READING PASSAGE:
* BEGIN *

I decided to sleep in a bit longer than the previous day to give my aching legs more time to recover. I got to Lava Point trail head about 10:45 and was on my way at 10:50. It was already hot! The high temp the day before exceeded 100 degrees in St George, unusually hot for this time of year, and it wasn't much below 100 degrees on the trail.
A sign at the beginning of the trail indicated that from Scout Lookout to Angels Landing was closed, which ruled out a side trip to Angels. The trail starts out descending down from Lava Point and reaching the West Rim trail after about .1 miles. I, of course, recognized it as I had just come up that trail the day before. It seemed like I came to campsite 9 not long after I started. Campsite 9 is also where you can find Sawmill Springs, and a little spur trail that breaks off on the right (west).
The trail continues for the next 3 miles, or so, along the plateau through grassy meadows until it drops into Potato Hollow. Soon I came to campsites 8 and 7 and the Potato Hollow Spring. From here the trail climbs about 400 feet in a little over a half mile, but the views open up and I was able to look back and view where I had just been.
After about another mile, I came to the trail junction with the Telephone Canyon trail (and campsite 6), which was closed due to fire/flooding conditions. It is a shorter way back, but from what I'm told, less scenic. I had planned to take the standard West Rim trail anyway.
Taking the standard West Rim trail route (canyon rim route, according to the sign) to the right (west) takes you along the rim of the Great West Canyon system and phantom Valley with beautiful views of Greatheart Mesa, Ivins Mountain, and the Inclined Temple. I had to stop and take a few pictures!
As the trail continues along the southwest edge of the plateau, I passed campsites 5, 4, and 3, and views toward the main Zion Canyon's land marks opened up and I was able to spot Castle Dome, Behunin, Mount Majestic, and Cathedral Mountain.
The trail suddenly starts losing elevation as it winds it's way to campsite 2 and the other junction with the telephone canyon trail. There is also a spur trail to the West Rim Spring(also known as Cabin spring) which I took. The spring was only about a 100 yard walk off the main trail. I had read that it was just a seep through the ground, but I located a trickle seemingly coming through the plants just above the pool.
After taking a picture of the Spring, I made my way back to the main trail and continued losing elevation at a fast pace. The trail seemed to be carved out of a rock face which was so steep, that although they were switchbacks, I couldn't see the trail below us. I thought if I were to slide off the side, I wouldn't even catch the trail below because of the steepness and pitch of the cliff. I had no sooner thought that, than I spotted blood markings on the outside of the trail which indicated to me a fall of some sort, and the blood was still dripping.

* END *

INFORMATION SUPPLIED:

* BEGIN *

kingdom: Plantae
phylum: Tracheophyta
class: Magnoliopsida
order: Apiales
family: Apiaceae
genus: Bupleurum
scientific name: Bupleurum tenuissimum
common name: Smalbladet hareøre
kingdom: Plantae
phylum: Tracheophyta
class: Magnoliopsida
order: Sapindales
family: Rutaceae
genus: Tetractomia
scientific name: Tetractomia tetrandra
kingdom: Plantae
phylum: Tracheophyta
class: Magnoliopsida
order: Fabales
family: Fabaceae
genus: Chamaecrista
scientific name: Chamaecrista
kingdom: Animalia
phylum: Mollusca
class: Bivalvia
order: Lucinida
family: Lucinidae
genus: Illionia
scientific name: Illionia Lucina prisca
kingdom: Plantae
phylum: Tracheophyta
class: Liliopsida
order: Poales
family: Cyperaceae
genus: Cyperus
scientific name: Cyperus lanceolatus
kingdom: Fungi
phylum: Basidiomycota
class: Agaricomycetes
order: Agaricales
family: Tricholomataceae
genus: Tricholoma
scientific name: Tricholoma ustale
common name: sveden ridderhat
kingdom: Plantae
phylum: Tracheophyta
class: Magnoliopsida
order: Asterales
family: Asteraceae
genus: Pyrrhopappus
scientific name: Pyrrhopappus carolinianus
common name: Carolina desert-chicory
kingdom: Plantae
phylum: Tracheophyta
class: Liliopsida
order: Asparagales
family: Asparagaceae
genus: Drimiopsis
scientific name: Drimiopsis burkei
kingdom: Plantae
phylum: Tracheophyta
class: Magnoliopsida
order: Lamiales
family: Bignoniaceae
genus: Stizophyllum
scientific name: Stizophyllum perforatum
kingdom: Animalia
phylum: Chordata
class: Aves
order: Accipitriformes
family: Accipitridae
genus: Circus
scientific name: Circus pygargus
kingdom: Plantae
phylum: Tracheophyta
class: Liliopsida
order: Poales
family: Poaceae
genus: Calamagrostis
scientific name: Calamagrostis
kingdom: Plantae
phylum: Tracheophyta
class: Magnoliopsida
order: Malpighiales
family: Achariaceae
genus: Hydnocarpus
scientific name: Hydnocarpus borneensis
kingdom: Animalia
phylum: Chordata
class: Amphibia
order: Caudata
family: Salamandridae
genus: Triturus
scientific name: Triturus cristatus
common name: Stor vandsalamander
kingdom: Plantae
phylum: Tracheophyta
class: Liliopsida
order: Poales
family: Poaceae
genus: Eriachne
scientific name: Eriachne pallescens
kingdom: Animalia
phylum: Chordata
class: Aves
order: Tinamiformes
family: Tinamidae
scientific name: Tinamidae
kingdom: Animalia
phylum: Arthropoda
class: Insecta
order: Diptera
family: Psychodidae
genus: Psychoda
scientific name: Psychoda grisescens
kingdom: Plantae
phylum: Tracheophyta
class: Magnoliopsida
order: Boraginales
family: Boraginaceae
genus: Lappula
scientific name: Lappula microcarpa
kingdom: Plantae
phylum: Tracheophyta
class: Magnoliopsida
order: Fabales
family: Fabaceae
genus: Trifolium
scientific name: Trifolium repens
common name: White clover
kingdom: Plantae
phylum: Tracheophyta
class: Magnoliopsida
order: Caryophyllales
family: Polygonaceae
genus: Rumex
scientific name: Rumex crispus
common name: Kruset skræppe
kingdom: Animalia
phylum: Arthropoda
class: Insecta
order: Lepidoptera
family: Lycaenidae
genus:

* END *

WHAT TO WORK ON:
[1] Reproduce everything in the West Rim hike account from "A sign at the" down to "had just been.".
[2] In the West Rim hike account, what other name is given for the West Rim Spring?

LIST OF SOLUTIONS:
[1]
A sign at the beginning of the trail indicated that from Scout Lookout to Angels Landing was closed, which ruled out a side trip to Angels. The trail starts out descending down from Lava Point and reaching the West Rim trail after about .1 miles. I, of course, recognized it as I had just come up that trail the day before. It seemed like I came to campsite 9 not long after I started. Campsite 9 is also where you can find Sawmill Springs, and a little spur trail that breaks off on the right (west).
The trail continues for the next 3 miles, or so, along the plateau through grassy meadows until it drops into Potato Hollow. Soon I came to campsites 8 and 7 and the Potato Hollow Spring. From here the trail climbs about 400 feet in a little over a half mile, but the views open up and I was able to look back and view where I had just been.

[2] Cabin spring